NASA’s atomic clock, ready to be launched aboard a SpaceX Heavy Falcon rocket into space on June 22, is no ordinary clock. It is also the first-of-its-kind atomic clock designed to fly onboard a spacecraft that goes beyond Earth’s orbit.

NASA officials said the clock, about the size of a toaster-oven, will operate for a year in space. They added that in the near-future, the technology will also be used to make gravitational measurements.

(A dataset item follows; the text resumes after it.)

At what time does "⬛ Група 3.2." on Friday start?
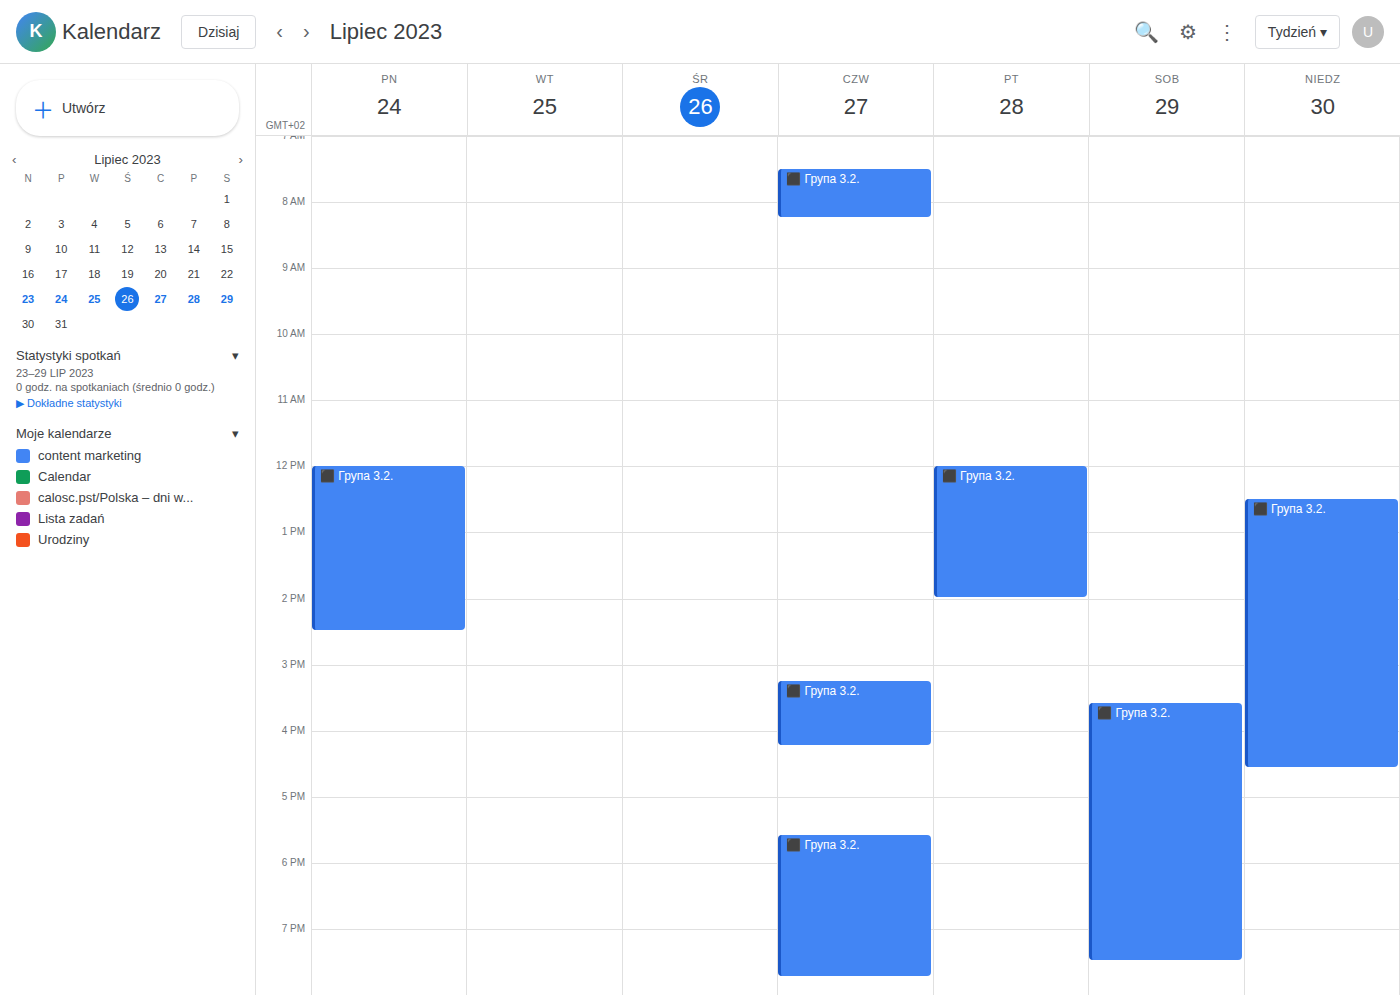
12:00 PM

Reports said the deep space atomic clock, built by the Jet Propulsion Laboratory in California, will measure how long it takes for a signal to travel from one point to another and that information can enable a spacecraft to find out its exact location. According to the Jet Propulsion Laboratory, the deep space atomic clock is similar to the GPS found in the smartphone. “Atomic clocks aboard satellites enable your phone’s Global Positioning System (GPS) application to get you from point A to point B by calculating where you are on Earth, based on the time it takes the signal to travel from the satellite to your phone.” The deep space atomic clock is described as an advanced prototype of a space-flight suitable, mercury-ion atomic clock that can provide an unprecedented frequency and time stability in a space-qualified clock.

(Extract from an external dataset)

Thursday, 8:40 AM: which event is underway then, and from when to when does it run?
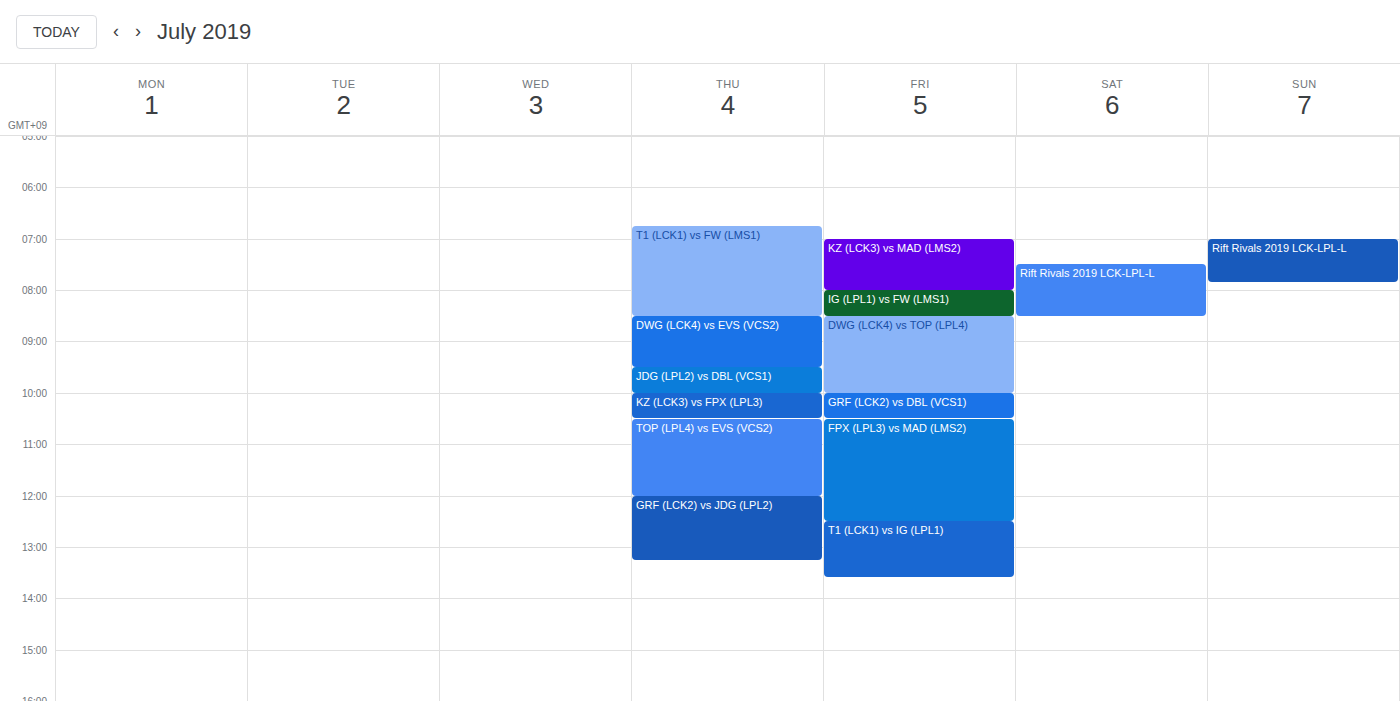
"DWG (LCK4) vs EVS (VCS2)", 8:30 AM to 9:30 AM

However, spacecraft don’t have GPS to help them find their way in deep space. Experts explain that space navigation teams entirely rely on atomic clocks on Earth for their location data. Since the beginning of space exploration, space navigators used star sightings, precise timing and radio communications to invent the new science of space navigation.

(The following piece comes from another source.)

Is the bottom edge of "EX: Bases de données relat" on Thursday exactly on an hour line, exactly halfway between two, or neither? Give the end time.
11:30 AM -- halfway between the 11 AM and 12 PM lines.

The Jet Propulsion Laboratory explained that the deep space atomic clock on a spacecraft would allow it to receive a signal from Earth and determine its location immediately using an onboard navigation system. It said the atomic clock has to be incredibly precise to be used for this kind of navigation. “A clock that is off by even a single second could mean the difference between landing on Mars and missing it by miles. In ground tests, the deep space atomic clock proved to be up to 50 times more stable than atomic clocks on GPS satellites,” it said.

Experts say atoms are used in this space technology to help maintain high precision in its measurements of the quartz variations. The length of a second is measured by the frequency of light released by specific atoms. The deep space atomic clock uses mercury ions.